Another thing I noticed was the many places the author violated the number one rule. Show, don’t tell! Over and over in the text I was told what a character said or did instead of actually seeing the character say or do it. Here’s a similar example of what I mean:

The instructor asked those of us who wanted to try out to play a song as best we could.

It seems to me the text would have read better something like this:

“Whoever wants to try out can play their best song for me,” the instructor said.

In light of my recent article, ABUNDANTLY ADVERB (See below.), there were numerous no-no’s tossed into the tag lines, and at one point, even a “suddenly segue”! What’s up with that?

Now, don’t get me wrong. I am certainly not trying to bash another author’s work. Remember, I liked the book . I guess a little bit of the Green-Eyed Monster, has shown its head here. I, like so many of you, can paper my office walls with the rejection slips I've received.

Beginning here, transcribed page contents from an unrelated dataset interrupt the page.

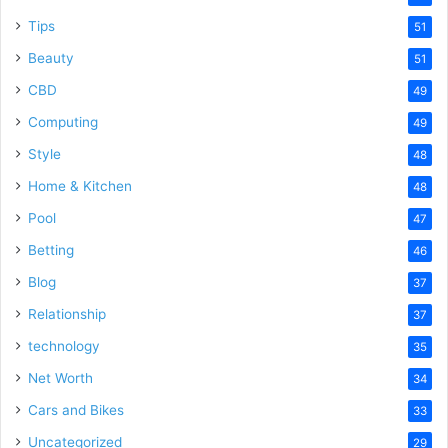
Tips
51
Beauty
51
CBD
49
Computing
49
Style
48
Home & Kitchen
48
Pool
47
Betting
46
Blog
37
Relationship
37
technology
35
Net Worth
34
Cars and Bikes
33
Uncategorized
29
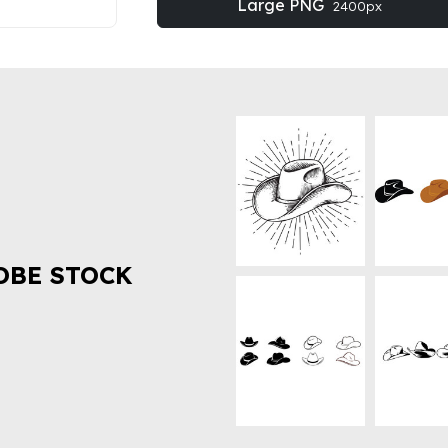
Large PNG
2400px
OBE STOCK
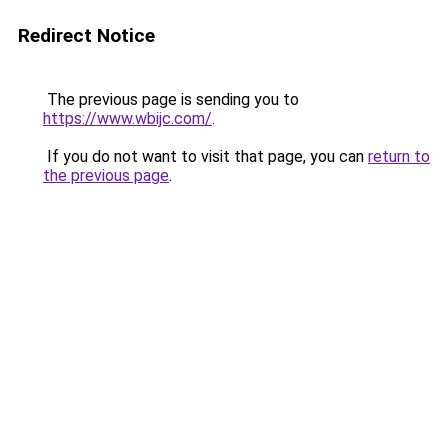
Redirect Notice
The previous page is sending you to
https://www.wbijc.com/
.
If you do not want to visit that page, you can
return to
the previous page
.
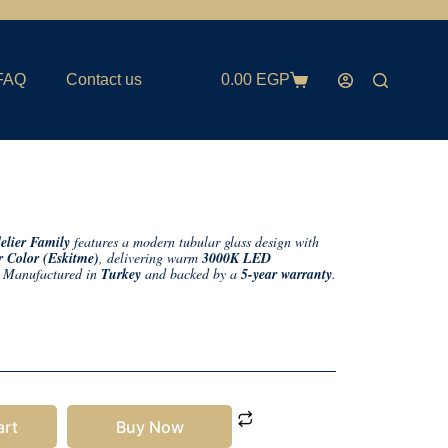
FAQ
Contact us
0.00
EGP
lier Family
features a modern tubular glass design with
 Color (Eskitme)
, delivering warm
3000K LED
. Manufactured in
Turkey
and backed by a
5-year warranty
.
art
Buy Now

So what is a writer to do? I’m not sure. If I had critiqued this author’s manuscript before it went out I would have said it was great, but not ready for submission. Shows how little I know. The best advice I can give here is to keep honing your craft. Unless you are a well-known author, follow the rules as best you can. Your work has to be superior in order for a publisher to take a chance on you in today’s tough market. As for me, I intend to keep my nose to the grindstone and improve my writing word by word. Taste is subjective and someday I’ll find an editor or agent who is as passionate about my work as I. And if, every once in a while, I come across a book that disregards what I’ve been taught, I will grumble a little bit. Yet, even with my gripes, my heart is deeply imbedded in children’s literature. Let it be known that I may not like every book that comes across my desk, but I will certainly be among the first to cheer for each and every author who finds their work in print. Publication is a hurdle many of us dream about but only few accomplish. Bravo!

-Niki Schoenfeldt


  1. Niki, I think maybe instead of thinking of these things as rules, maybe consider "what works." So many of the best loved children's books of all time break what we are told are the rules. In my opinion, they're more like "suggestions," because if you follow the suggestions, your writing will more likely work.

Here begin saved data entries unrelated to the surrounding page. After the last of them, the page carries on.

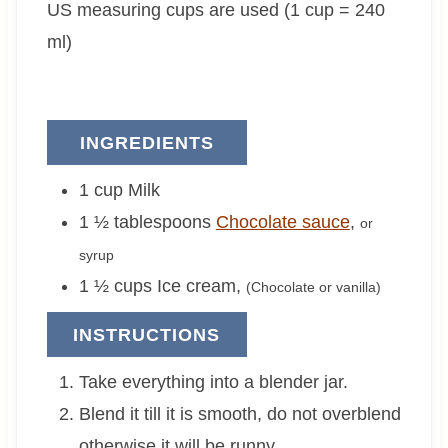
US measuring cups are used (1 cup = 240
e
e
s
s
ml)
INGREDIENTS
1
cup
Milk
1 ½
tablespoons
Chocolate sauce
,
or
syrup
1 ½
cups
Ice cream
,
(Chocolate or vanilla)
INSTRUCTIONS
Take everything into a blender jar.
Blend it till it is smooth, do not overblend
otherwise it will be runny.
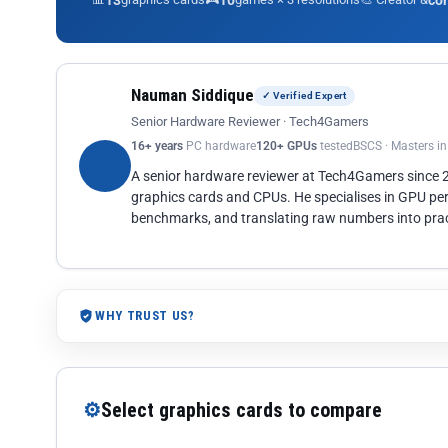
13
10
co
Nauman Siddique
✓ Verified Expert
Senior Hardware Reviewer · Tech4Gamers
16+ years
PC hardware
120+ GPUs
tested
BSCS · Masters i
A senior hardware reviewer at Tech4Gamers since
graphics cards and CPUs. He specialises in GPU pe
benchmarks, and translating raw numbers into pract
WHY TRUST US?
⚙
Select graphics cards to compare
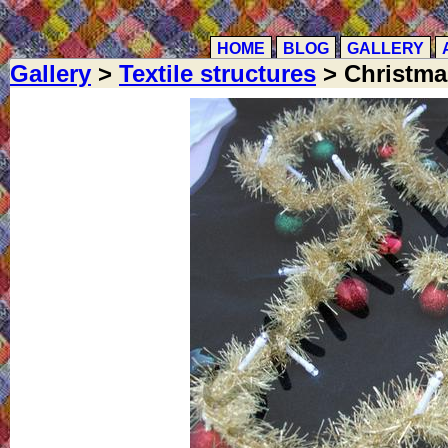
HOME
BLOG
GALLERY
Gallery
>
Textile structures
> Christmas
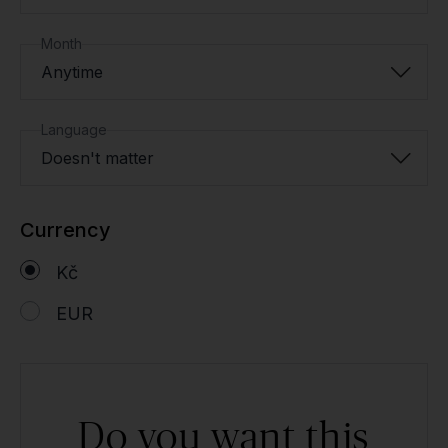
Month
Anytime
Language
Doesn't matter
Currency
Kč
EUR
Do you want this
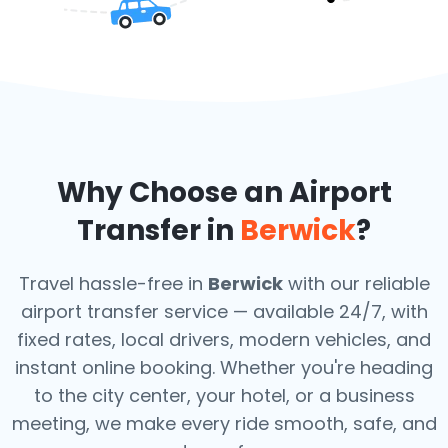
Why Choose an Airport
Transfer in
Berwick
?
Travel hassle-free in
Berwick
with our reliable
airport transfer service — available 24/7, with
fixed rates, local drivers, modern vehicles, and
instant online booking. Whether you're heading
to the city center, your hotel, or a business
meeting, we make every ride smooth, safe, and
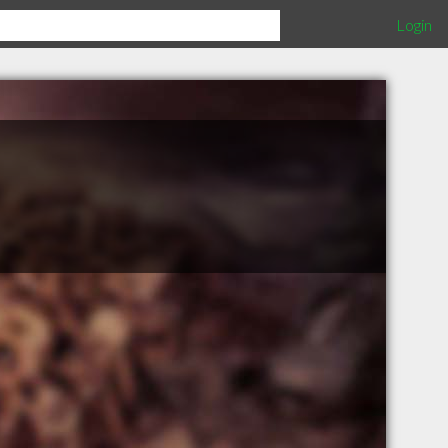
Login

    I may not know what I'm talking about because I haven't sold children's writing, but the same kind of thing exists in adult writing. I've published many pieces that break rules, and that even have not done well in critique.

    The question, to me, isn't so much whether a piece follows rules, but whether it has an emotional impact, whether it makes the reader think, whether it brings delight.

    Then again, I'm not a children's book publisher, so take my thoughts with a grain or two of salt.

  2. Thanks Jody. I think you're right. For lack of a better word, I used "rules" and yet, I knew going in that probably wasn't the proper terminology for what I was trying to express. In the words of a well-known pirate, I guess you could say, "they're more like guidelines." And yet, as with everything, there are always exceptions to the "rule".

    However, I do beleive those who have already made a name for themselves, are more likely to get away with stretching said guidelines. I'm all for marching to the beat of your own drum. Its what makes us each of us unique after all. But there are days when frustration kicks in and I begin to wonder if anybody will ever be interested in my own brand of uniqueness. Go figure!

  3. I like to look at the Douglas MacArthur quote”

    We just have to know how and WHEN to do it.


Thanks for joining in and posting your comments. I hope that by networking together we'll become better at our craft.